While maps illustrate perfect scalability, most real-world systems are scalable only in certain ways. We can see what this means through the example of physical buildings. Our ability to build houses scales well horizontally. If you want to build 100 houses, it requires roughly 10 times the effort of building 10 houses. This is a linear scaling across the horizontal dimension. However, vertical scalability, building taller structures, doesn’t behave the same way.
Going from a single-story house to a 10-story building introduces nonlinear complexities like structural reinforcement, new materials, and safety systems. The cost and the resources needed will not be 10 times more, but many times more. Again, if we want to build a 100-story skyscraper, it will be much more expensive than 10 buildings that are 10-story high.
And despite our ingenuity, there are hard limits. For instance, we can’t build a skyscraper 1,000 stories tall, no matter how much effort we apply. This example illustrates how scalability depends on the specific dimension being scaled and how each dimension has its own unique constraints and limits.
In modern AI systems scalability plays a critical role in achieving performance. The capabilities of Large language models are shaped by scalability laws. As we scale the size of these models, by increasing the number of parameters, compute, data, and training time, their performance improves. Cascading methods such as pre-training, fine-tuning, and test-time adjustments extend the envelope of performance, allowing us to overcome individual limitations. By strategically scaling in multiple dimensions, we push AI systems beyond their initial constraints, optimizing performance across the entire lifecycle of the model.

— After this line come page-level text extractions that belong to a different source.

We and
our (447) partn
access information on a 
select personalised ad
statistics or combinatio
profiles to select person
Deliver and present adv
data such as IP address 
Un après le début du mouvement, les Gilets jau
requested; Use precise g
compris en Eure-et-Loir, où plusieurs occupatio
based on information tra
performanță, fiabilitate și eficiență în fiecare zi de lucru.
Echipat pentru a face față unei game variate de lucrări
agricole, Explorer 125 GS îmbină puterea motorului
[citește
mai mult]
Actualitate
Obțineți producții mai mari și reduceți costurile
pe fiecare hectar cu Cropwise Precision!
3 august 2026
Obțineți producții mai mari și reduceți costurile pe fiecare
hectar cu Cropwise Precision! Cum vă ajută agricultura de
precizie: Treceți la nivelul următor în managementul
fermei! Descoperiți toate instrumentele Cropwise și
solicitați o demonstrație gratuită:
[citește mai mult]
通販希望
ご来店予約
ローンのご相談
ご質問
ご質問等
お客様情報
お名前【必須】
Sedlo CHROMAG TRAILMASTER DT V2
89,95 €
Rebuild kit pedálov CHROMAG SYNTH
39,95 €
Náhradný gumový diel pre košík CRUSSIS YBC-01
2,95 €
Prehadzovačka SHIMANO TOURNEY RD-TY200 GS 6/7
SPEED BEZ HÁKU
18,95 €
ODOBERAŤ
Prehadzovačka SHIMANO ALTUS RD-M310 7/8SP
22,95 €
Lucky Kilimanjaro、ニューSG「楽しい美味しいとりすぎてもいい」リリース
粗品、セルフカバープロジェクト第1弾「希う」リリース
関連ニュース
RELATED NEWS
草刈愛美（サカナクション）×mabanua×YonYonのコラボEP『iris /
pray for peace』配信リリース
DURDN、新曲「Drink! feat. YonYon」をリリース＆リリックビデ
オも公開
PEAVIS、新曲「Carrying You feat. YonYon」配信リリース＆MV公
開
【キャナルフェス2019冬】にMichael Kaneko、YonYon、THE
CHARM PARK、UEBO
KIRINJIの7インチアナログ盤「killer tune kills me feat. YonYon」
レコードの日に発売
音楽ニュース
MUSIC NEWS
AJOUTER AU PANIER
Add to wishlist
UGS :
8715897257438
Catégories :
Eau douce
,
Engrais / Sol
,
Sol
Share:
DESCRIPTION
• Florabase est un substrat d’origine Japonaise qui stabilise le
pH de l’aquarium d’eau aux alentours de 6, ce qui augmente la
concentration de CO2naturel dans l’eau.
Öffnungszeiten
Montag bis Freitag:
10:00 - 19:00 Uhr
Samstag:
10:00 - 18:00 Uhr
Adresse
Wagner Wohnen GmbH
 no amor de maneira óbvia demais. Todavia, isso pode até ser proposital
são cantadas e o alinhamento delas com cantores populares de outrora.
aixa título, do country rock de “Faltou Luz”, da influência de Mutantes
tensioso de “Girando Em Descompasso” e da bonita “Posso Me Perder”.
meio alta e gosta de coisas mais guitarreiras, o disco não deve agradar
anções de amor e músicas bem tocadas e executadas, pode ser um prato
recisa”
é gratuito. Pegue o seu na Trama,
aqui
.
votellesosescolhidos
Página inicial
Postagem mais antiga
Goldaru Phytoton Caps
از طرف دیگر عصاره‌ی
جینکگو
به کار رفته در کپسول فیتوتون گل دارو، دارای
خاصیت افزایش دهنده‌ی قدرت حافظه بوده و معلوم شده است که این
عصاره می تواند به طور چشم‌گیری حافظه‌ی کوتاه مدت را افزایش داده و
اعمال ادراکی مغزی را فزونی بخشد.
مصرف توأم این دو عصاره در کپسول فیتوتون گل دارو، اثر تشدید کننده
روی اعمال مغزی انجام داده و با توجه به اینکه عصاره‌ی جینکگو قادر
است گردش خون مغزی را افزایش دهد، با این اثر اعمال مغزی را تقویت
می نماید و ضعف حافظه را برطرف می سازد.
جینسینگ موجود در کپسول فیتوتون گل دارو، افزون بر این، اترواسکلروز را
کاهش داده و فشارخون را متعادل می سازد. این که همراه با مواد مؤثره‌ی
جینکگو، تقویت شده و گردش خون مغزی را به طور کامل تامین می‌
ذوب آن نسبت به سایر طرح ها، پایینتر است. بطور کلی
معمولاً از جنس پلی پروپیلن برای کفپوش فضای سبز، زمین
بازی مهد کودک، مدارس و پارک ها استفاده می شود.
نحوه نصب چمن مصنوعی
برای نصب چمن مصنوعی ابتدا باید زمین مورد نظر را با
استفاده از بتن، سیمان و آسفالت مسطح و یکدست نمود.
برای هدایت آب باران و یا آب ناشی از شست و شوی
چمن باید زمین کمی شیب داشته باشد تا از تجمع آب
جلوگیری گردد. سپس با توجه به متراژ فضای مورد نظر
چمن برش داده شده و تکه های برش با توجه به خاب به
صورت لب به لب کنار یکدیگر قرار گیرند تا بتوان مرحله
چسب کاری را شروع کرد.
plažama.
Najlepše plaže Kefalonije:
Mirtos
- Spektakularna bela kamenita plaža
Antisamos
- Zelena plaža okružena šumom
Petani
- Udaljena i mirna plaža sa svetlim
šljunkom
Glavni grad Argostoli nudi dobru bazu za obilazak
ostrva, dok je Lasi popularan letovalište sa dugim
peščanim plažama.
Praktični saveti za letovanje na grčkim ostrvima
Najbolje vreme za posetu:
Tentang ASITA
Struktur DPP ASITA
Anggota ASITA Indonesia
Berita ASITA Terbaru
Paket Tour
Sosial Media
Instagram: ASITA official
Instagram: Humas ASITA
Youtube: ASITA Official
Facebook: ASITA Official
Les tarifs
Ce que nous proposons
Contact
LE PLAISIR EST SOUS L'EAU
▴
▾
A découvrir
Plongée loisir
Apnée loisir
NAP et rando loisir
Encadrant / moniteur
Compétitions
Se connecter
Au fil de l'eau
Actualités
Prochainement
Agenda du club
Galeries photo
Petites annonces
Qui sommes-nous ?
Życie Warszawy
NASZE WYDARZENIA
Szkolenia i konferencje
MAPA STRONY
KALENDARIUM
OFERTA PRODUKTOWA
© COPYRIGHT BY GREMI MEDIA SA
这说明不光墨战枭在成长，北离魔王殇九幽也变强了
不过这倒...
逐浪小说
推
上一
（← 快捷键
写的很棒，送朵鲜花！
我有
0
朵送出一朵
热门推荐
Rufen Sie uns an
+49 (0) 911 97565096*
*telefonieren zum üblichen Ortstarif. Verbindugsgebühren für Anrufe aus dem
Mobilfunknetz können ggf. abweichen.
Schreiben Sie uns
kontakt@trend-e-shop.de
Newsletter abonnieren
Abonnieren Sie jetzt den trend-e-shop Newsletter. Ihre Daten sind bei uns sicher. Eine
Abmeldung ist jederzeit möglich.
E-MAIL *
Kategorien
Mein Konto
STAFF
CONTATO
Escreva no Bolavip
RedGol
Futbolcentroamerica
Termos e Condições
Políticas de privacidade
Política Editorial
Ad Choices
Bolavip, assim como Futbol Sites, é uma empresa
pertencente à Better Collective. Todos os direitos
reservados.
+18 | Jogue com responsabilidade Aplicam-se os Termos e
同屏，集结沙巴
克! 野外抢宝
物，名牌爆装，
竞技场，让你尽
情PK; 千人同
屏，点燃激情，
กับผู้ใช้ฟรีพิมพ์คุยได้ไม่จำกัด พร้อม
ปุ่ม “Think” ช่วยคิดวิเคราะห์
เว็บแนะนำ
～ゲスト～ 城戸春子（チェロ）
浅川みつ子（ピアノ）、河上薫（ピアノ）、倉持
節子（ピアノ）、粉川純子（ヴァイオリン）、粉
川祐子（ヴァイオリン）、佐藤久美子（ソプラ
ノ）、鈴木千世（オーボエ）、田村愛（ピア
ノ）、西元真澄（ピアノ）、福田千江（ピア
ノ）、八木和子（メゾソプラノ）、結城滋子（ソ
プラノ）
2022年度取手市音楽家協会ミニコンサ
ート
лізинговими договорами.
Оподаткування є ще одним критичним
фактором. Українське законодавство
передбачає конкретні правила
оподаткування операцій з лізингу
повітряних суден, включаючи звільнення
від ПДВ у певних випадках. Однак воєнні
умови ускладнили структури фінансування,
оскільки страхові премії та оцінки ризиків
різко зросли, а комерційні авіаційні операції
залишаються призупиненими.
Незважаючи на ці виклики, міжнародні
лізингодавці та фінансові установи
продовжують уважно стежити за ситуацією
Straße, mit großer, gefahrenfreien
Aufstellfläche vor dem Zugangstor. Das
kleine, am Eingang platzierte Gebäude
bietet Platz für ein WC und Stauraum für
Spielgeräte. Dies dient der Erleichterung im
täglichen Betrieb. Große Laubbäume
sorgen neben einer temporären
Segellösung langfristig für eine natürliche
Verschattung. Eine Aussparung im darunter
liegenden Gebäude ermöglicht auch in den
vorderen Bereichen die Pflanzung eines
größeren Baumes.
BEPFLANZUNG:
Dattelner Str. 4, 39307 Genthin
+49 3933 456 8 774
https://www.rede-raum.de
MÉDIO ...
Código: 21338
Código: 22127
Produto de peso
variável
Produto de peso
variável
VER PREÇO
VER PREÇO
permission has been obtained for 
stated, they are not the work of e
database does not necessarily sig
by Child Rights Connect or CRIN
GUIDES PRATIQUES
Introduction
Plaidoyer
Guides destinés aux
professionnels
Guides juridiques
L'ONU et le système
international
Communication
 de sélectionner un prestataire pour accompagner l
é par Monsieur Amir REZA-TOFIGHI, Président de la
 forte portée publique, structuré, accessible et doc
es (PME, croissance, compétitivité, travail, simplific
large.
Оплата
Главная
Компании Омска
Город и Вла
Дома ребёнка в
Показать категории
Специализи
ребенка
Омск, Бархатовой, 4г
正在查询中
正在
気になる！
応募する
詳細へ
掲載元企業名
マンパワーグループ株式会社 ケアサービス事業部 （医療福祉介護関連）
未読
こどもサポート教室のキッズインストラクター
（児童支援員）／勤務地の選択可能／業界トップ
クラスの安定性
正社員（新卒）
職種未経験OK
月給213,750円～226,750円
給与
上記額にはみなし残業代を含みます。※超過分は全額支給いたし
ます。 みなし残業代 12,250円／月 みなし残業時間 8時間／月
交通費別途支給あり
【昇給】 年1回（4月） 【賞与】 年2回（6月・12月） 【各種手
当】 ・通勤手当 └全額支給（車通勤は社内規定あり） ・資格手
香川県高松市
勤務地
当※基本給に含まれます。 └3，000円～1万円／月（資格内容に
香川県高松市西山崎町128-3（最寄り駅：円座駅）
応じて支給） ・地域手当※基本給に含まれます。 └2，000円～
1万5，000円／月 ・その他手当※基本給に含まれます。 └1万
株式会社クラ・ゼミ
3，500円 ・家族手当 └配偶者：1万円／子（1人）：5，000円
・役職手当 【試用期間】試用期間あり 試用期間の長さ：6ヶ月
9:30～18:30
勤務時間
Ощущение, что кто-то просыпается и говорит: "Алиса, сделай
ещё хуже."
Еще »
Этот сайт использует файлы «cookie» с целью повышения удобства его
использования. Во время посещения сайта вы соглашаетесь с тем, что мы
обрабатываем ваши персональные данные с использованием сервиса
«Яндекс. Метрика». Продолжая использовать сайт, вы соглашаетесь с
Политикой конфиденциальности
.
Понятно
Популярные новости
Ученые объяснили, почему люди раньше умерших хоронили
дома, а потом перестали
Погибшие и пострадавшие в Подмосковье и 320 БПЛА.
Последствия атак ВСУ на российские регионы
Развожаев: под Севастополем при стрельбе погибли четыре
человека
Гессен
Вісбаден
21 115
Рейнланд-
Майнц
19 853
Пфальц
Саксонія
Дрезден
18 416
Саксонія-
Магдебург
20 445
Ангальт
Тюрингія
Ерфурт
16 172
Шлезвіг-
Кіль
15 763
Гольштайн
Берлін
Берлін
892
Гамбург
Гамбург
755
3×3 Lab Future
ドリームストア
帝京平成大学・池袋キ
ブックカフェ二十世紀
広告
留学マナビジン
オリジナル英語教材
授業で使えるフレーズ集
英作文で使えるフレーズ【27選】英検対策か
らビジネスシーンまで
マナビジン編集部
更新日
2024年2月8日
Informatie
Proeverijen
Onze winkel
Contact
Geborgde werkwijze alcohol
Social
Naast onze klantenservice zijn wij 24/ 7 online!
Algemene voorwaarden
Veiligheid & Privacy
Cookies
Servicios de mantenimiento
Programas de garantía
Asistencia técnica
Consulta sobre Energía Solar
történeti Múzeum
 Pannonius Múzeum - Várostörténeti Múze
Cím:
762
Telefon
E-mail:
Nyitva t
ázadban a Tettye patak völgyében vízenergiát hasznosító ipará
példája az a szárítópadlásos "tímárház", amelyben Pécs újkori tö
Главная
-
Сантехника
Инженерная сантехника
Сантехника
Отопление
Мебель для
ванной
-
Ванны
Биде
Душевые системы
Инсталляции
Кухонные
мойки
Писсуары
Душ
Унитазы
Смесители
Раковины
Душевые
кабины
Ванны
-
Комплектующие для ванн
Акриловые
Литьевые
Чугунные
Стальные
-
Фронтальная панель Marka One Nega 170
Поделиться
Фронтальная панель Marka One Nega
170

One of the most intriguing aspects of scalability in AI is the emergence of unexpected capabilities. As we scale large language models, their performance can undergo non-linear jumps. For example, tasks like logical reasoning, translation, or even coding emerge at certain thresholds, even though they weren’t explicitly programmed into the system. This is similar to phase transitions in physics, where a system suddenly changes behavior once a critical point is reached. These latent features surprise many people because they’re not directly tied to the original design goals but are instead byproducts of the model’s scale and depth. These emergent capabilities challenge our assumptions about how systems achieve complex behavior.